▶ [REQUEST]
The answer must consist of each line below that contains the string "hogy".

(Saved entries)
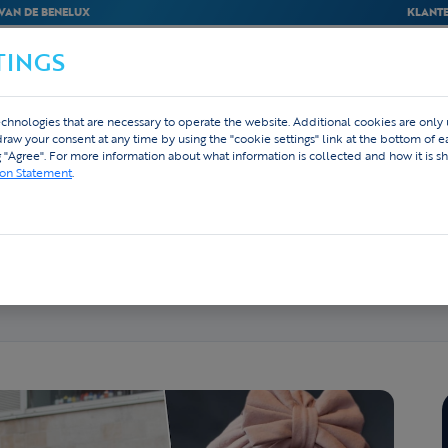
VAN DE BENELUX
KLANTE
TINGS
BEDRIJVEN
WEBSHOP
ONTWERP
chnologies that are necessary to operate the website. Additional cookies are only
hdraw your consent at any time by using the "cookie settings" link at the bottom of 
g "Agree". For more information about what information is collected and how it is sh
ion Statement
.
nis aan prinses Lara, die op haar derde jaar aan
 €10 naar het Kinderkankerfonds.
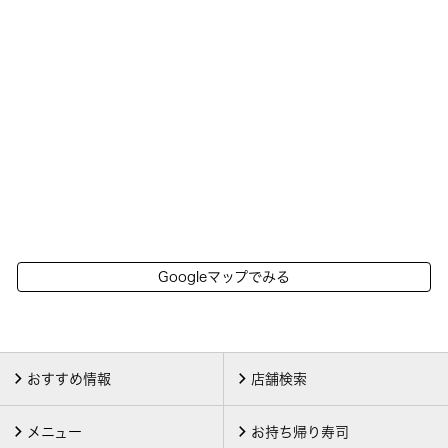
Googleマップでみる
おすすめ情報
店舗検索
メニュー
お持ち帰り寿司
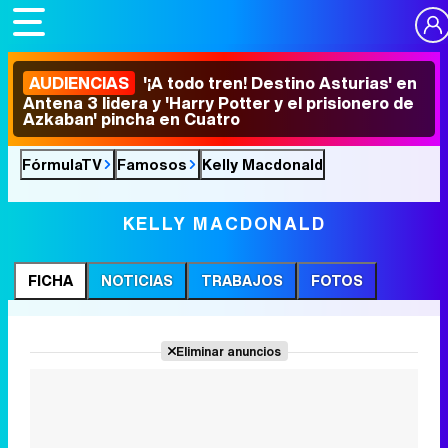
AUDIENCIAS
'¡A todo tren! Destino Asturias' en
Antena 3 lidera y 'Harry Potter y el prisionero de
Azkaban' pincha en Cuatro
FórmulaTV
Famosos
Kelly Macdonald
KELLY MACDONALD
FICHA
NOTICIAS
TRABAJOS
FOTOS
Eliminar anuncios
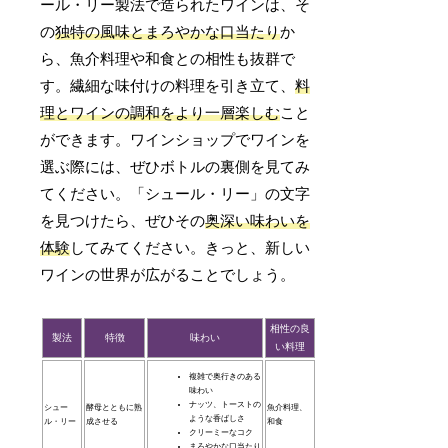
ール・リー製法で造られたワインは、そ
の
独特の風味とまろやかな口当たり
か
ら、魚介料理や和食との相性も抜群で
す。繊細な味付けの料理を引き立て、
料
理とワインの調和をより一層楽しむ
こと
ができます。ワインショップでワインを
選ぶ際には、ぜひボトルの裏側を見てみ
てください。「シュール・リー」の文字
を見つけたら、ぜひその
奥深い味わいを
体験
してみてください。きっと、新しい
ワインの世界が広がることでしょう。
相性の良
製法
特徴
味わい
い料理
複雑で奥行きのある
味わい
ナッツ、トーストの
シュー
酵母とともに熟
魚介料理、
ような香ばしさ
ル・リー
成させる
和食
クリーミーなコク
まろやかな口当たり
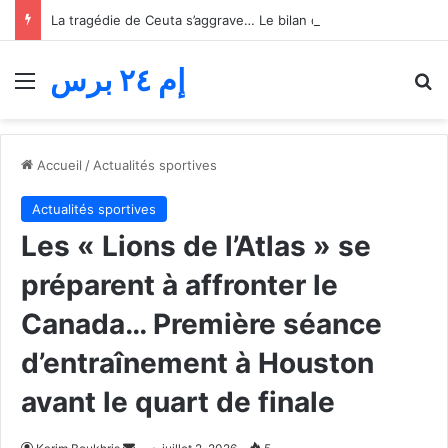
La tragédie de Ceuta s’aggrave… Le bilan de la tentative de franchissement s’élève désormais à 82 morts
إم ٢٤ برس
Menu
R
Accueil
/
Actualités sportives
Actualités sportives
Les « Lions de l’Atlas » se
préparent à affronter le
Canada… Première séance
d’entraînement à Houston
avant le quart de finale
Envoyer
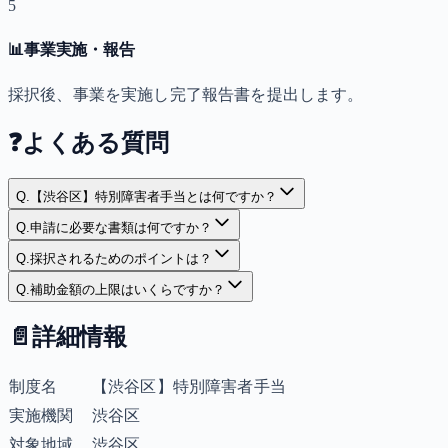
5
📊
事業実施・報告
採択後、事業を実施し完了報告書を提出します。
❓
よくある質問
Q.
【渋谷区】特別障害者手当とは何ですか？
Q.
申請に必要な書類は何ですか？
Q.
採択されるためのポイントは？
Q.
補助金額の上限はいくらですか？
📄
詳細情報
制度名
【渋谷区】特別障害者手当
実施機関
渋谷区
対象地域
渋谷区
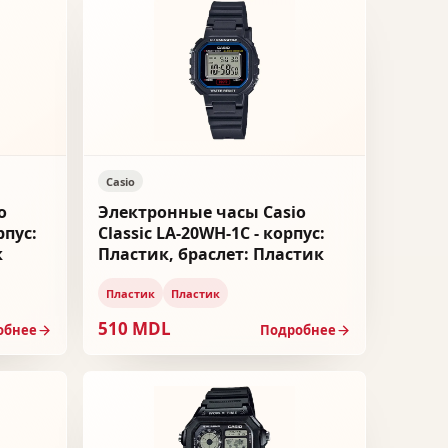
Casio
o
Электронные часы Casio
рпус:
Classic LA-20WH-1C - корпус:
к
Пластик, браслет: Пластик
Пластик
Пластик
510 MDL
обнее
Подробнее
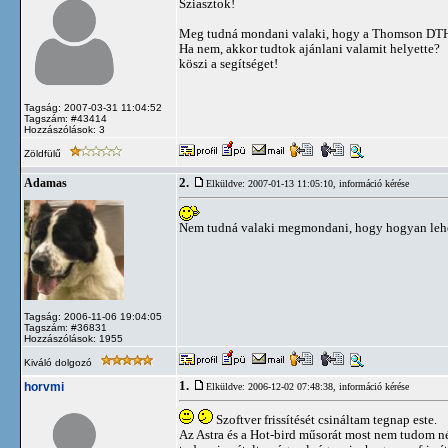
Sziasztok!
Meg tudná mondani valaki, hogy a Thomson DTH 2
Ha nem, akkor tudtok ajánlani valamit helyette?
köszi a segítséget!
Tagság: 2007-03-31 11:04:52
Tagszám: #43414
Hozzászólások: 3
Zöldfülű
2.
Adamas
Elküldve: 2007-01-13 11:05:10,
információ kérése
Nem tudná valaki megmondani, hogy hogyan lehet
Tagság: 2006-11-06 19:04:05
Tagszám: #36831
Hozzászólások: 1955
Kiváló dolgozó
1.
horvmi
Elküldve: 2006-12-02 07:48:38,
információ kérése
Szoftver frissítését csináltam tegnap este.
Az Astra és a Hot-bird műsorát most nem tudom n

▶ [EXERCISE RESPONSE]
Meg tudná mondani valaki, hogy a Thomson DTH 2
Nem tudná valaki megmondani, hogy hogyan lehet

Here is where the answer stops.